Michael J. Higley, M.D., Ph.D., Yale University
Using optogenetics, Dr. Higley will measure the actions of inter- neurons on their synaptic targets to find out how synaptic inhibition is modulated by dopamine and how its dysregulation may be an important factor in schizophrenia. He will also examine dopamine and inhibition in synaptic plasticity—a disruption of which likely represents a key pathology associated with schizophrenia.
Devanand S. Manoli, M.D., Ph.D., University of California, San Francisco
Pioneering work in the prairie vole has identified Oxytocin (OT), a neuropeptide and hormone, as a critical mediator of pair bonding. Strikingly, OT and OXTR, the human OT receptor, have also been implicated in social-attachment-type behaviors in humans. Disruptions in the OT axis have been correlated with numerous psychiatric disorders. Dr. Manoli plans to test the genetic requirement of OTR (a target gene) in pair bonding in voles.

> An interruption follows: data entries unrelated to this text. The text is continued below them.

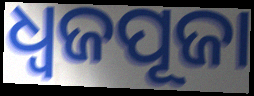
ଧ୍ୱଜପୂଜା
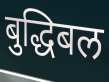
बुद्धिबल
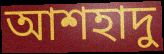
আশহাদু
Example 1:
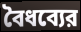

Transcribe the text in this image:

বৈধব্যের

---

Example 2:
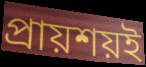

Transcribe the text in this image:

প্রায়শয়ই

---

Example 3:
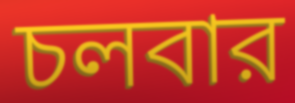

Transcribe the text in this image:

চলবার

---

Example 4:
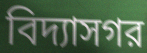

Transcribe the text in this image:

বিদ্যাসগর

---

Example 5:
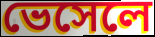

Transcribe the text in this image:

ভেসেলে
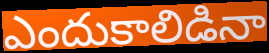
ఎందుకాలిడినా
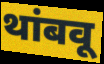
थांबवू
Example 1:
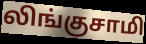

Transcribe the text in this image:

லிங்குசாமி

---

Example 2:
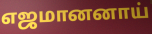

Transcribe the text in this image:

எஜமானனாய்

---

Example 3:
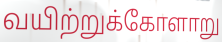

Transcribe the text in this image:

வயிற்றுக்கோளாறு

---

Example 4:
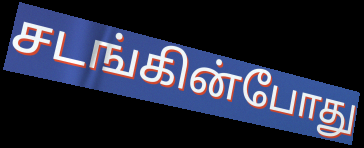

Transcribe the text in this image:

சடங்கின்போது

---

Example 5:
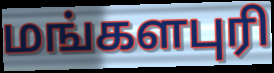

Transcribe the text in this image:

மங்களபுரி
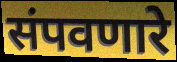
संपवणारे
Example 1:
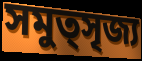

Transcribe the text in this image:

সমুত্সৃজ্য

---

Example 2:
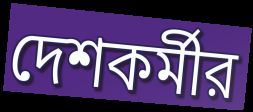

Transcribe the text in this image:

দেশকর্মীর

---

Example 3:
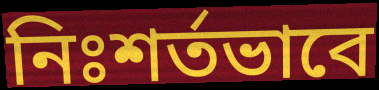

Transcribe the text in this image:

নিঃশর্তভাবে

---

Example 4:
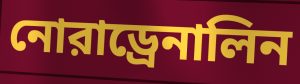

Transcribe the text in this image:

নোরাড্রেনালিন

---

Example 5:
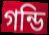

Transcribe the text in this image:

গন্ডি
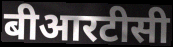
बीआरटीसी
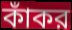
কাঁকর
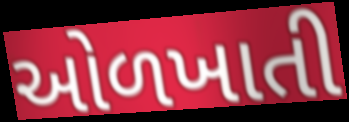
ઓળખાતી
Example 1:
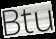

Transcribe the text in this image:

Btu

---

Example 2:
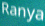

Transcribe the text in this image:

Ranya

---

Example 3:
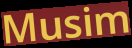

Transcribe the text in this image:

Musim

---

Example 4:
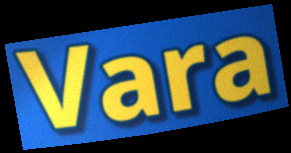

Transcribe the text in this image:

Vara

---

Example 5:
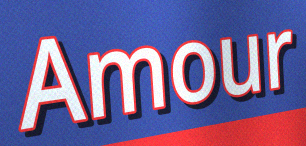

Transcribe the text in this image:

Amour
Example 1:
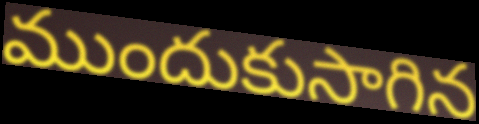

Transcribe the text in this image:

ముందుకుసాగిన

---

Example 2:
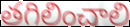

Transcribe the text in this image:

తగిలించాలి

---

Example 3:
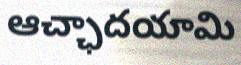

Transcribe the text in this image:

ఆచ్ఛాదయామి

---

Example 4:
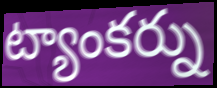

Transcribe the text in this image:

ట్యాంకర్ను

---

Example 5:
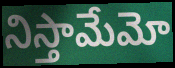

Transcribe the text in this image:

నిస్తామేమో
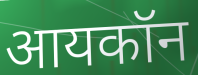
आयकॉन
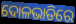
ଦୋଳଭାଡିରେ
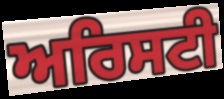
ਅਰਿਸਟੀ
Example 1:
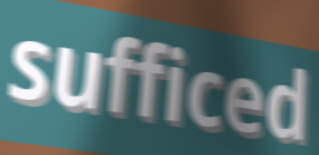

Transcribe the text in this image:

Sergiu P. Pasca, M.D., Stanford University
Dr. Pasca and his team have generated pluripotent stem cells (iPSCs) from a cohort of patients with chromosome 22 (22q11.2) deletion syndrome (22q11DS), with a diagnosis of schizophrenia or autism, and with no psychiatric diagnosis. In prior work they have generated neurons from some of these cells and identified defects in dopamine signaling. They will now extend this initial characterization by studying other aspects of neuronal development and signaling in 22q11DS neurons and by characterizing dopamine signaling in neurons from additional 22q11DS patients. The goal of this project is to develop in vitro models of psychiatric disease and to identify new therapeutic targets.
Heather E. Ross, Ph.D., Emory University
22q11DS, also known as DiGeorge syndrome, is the second most common childhood genetic disorder after Down syndrome. Dr. Ross seeks to determine several fundamental characteristics of 22q11DS including fully characterizing the immune dysfunction outcomes and examining how immune changes contribute to structural and functional brain abnormalities as well as atypical behavioral development.